# Green ribbon for first time hunter



## Saxon_Jasmine (28 December 2010)

Evening all.

I am taking my mare hunting tomorrow for the first time (I've hunted before) so think I need to tie a green ribbon in her tail. What is the best way to do this?

Thank you.


----------



## Eriskayowner (28 December 2010)

I plait my horse's tail and put it up, using green insulation tape to keep the plait in. If you don't want to plait, you can just wrap the tape around the tail. I've never had a problem with it, and it has never fallen out. 

Good luck and have fun!


----------



## lauraandjack (28 December 2010)

When I hunted my sec D for the first few times (therefore not plaited) I plaited a small section of his tail into a long plait and attached the green ribbon to this.  Seemed to work....


----------



## Christmas Crumpet (29 December 2010)

Tail up and green insulation tape round it or tail down and tape round top part of tail. When I first took my ex racehorse out who was prone to cow kicking, I had both red and green. Had quite a few comments about him looking like a traffic light!!


----------



## Eriskayowner (29 December 2010)

I used to put both colours on as well - can't claim they weren't warned and covers all eventualities!!


----------



## Cross-Country(L) (29 December 2010)

if shes not good with things on her tail you can tie it to your boot or if you have long hair at the bottom of your plait or tack it to your saddle,this is what my friend did as her horse was a bit nervous of it on her tail


----------



## mastermax (29 December 2010)

Its our Highlands first season this year too and we plaited his tail, folded it up and securred it with green tape. Brilliant, as it kept his very long tail from getting caught up and also alerted people he was a novice. TBH, I shall leave the tape in for the whole season when he goes out and hopefully by next year he will be used to the sounds, sights and smells.  Have a good hunt. x


----------



## Eriskayowner (29 December 2010)

Mousey in my sig is sporting his tail up - it's not just a very short tail!!!


----------



## Eriskayowner (29 December 2010)

And Blackjack has his tail up here, with tape. Good luck


----------



## Saxon_Jasmine (29 December 2010)

Thank you for everyone's replies. I decided to tie a piece of green ribbon in her tail which did the job. I may tape it up in the future if we get more into it, seems like a good idea.

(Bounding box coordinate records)

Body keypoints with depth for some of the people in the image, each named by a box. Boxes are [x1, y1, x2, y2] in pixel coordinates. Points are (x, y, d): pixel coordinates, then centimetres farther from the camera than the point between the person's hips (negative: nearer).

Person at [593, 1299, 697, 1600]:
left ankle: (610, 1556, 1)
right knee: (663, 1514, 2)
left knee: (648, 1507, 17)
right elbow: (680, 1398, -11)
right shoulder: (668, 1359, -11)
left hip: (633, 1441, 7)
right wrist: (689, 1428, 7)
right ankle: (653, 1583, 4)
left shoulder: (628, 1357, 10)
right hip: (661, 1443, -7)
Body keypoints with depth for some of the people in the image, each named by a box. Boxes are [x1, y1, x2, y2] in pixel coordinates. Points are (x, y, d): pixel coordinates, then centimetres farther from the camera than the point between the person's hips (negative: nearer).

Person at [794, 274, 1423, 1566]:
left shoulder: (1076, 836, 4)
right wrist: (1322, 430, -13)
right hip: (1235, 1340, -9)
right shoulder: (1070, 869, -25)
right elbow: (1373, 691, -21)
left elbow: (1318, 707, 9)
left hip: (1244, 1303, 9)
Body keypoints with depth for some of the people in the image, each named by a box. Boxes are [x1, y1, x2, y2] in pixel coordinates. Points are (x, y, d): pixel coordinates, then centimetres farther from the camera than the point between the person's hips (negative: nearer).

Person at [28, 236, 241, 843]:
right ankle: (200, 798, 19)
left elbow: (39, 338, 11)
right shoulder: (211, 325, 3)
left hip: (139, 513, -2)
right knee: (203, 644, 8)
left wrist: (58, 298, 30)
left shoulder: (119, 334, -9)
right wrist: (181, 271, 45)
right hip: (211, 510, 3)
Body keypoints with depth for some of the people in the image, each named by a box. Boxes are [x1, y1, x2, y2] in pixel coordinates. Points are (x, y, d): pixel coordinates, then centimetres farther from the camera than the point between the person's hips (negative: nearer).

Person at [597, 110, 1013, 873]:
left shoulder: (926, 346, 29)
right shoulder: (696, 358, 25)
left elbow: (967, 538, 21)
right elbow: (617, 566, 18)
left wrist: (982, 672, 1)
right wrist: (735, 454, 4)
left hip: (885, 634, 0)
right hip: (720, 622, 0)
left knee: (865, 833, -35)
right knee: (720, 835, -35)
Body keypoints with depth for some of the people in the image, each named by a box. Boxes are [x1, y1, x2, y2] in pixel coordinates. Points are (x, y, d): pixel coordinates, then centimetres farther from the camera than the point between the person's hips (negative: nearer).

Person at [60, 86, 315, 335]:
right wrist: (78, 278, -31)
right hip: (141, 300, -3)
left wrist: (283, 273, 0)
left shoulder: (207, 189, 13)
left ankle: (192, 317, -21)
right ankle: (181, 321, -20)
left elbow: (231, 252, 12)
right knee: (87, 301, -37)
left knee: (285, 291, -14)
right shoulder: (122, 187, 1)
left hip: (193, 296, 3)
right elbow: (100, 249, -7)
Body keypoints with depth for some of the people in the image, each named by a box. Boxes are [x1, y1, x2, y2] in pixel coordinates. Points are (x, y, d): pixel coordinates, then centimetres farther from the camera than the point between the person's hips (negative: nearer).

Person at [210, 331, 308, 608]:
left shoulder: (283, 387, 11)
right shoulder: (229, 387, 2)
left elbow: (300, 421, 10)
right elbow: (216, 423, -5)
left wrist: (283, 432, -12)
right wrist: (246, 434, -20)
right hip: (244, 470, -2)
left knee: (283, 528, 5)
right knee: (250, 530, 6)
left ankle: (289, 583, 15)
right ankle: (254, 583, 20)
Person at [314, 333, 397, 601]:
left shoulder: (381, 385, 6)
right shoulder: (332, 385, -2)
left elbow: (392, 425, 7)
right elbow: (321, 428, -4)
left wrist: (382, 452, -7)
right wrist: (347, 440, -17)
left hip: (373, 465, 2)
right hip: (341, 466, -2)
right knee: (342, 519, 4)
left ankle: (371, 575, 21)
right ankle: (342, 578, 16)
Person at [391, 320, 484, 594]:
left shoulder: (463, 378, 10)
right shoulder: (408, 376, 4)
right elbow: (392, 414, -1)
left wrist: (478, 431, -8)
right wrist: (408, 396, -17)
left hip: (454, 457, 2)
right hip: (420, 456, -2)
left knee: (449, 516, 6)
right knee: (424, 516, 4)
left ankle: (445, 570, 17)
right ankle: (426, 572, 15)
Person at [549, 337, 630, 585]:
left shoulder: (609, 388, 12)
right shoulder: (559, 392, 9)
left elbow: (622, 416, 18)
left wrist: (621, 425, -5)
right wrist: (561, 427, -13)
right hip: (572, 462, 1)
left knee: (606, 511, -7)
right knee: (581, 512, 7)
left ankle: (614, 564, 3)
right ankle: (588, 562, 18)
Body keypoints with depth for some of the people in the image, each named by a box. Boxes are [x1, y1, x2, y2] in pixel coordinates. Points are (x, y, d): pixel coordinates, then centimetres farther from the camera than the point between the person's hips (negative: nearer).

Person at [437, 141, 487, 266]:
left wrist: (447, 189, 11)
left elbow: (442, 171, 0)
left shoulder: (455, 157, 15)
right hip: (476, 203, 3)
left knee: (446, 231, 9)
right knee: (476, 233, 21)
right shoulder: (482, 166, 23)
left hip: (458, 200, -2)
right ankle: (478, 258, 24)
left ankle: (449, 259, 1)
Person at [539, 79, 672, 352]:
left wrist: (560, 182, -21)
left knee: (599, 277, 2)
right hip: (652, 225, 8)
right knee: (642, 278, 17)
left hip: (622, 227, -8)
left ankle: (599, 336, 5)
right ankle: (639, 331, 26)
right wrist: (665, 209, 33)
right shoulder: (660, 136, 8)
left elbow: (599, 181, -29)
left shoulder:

▸ Required tasks:
1 - Rewrite the rows from the line with "right wrist: (735, 454, 4)" to the line with "right elbow: (100, 249, -7)", putting "hand" wherever "wrist" appears and keeping everything else unchanged.
2 - Continue the forum thread about marking a horse's tail with a green ribbon for a first hunt, starting from where it stops.

▸ Solved tasks:
1 -
right hand: (735, 454, 4)
left hip: (885, 634, 0)
right hip: (720, 622, 0)
left knee: (865, 833, -35)
right knee: (720, 835, -35)
Body keypoints with depth for some of the people in the image, each named by a box. Boxes are [x1, y1, x2, y2] in pixel coordinates. Points are (x, y, d): pixel coordinates, then centimetres farther from the camera than the point between the person's hips (negative: nearer).

Person at [60, 86, 315, 335]:
right hand: (78, 278, -31)
right hip: (141, 300, -3)
left hand: (283, 273, 0)
left shoulder: (207, 189, 13)
left ankle: (192, 317, -21)
right ankle: (181, 321, -20)
left elbow: (231, 252, 12)
right knee: (87, 301, -37)
left knee: (285, 291, -14)
right shoulder: (122, 187, 1)
left hip: (193, 296, 3)
right elbow: (100, 249, -7)

2 -
And just a quick report of the day:

It was incredible  I think my horse was made to hunt. 

She pricked her ears at the sight of the hounds and sound of the horn and just looked totally at home. She is an ex racehorse who I have re schooled over the past year and is prone to having tantrums, however she just relaxed as soon as we arrived.

Unfortunatly it was too foggy to hunt, but we went for a lovely ride anyway. My mare had a silly 2 mins when I rode her at the front (I thought she'd be happier there) but then we found someone to ride with at the back and she settled instantly. After 10mins she was happily cantering along with no rein contact. 

I am so pleased I found something she really loves, and that I love too. I think my potential eventer is now going to be my hunter.

Thanks for reading.


----------



## Happy Hunter (29 December 2010)

Oh thats great!
Do you know much about her racing history - Lots of them have to Hunt to qualify for races 

Glad it was fun! hope the fog goes soon for you!


----------



## Ditchjumper2 (29 December 2010)

Glad to hear you had a wonderful time.  So much more enjoyable when your horse behaves.  Where did you meet?


----------



## ofcourseyoucan (29 December 2010)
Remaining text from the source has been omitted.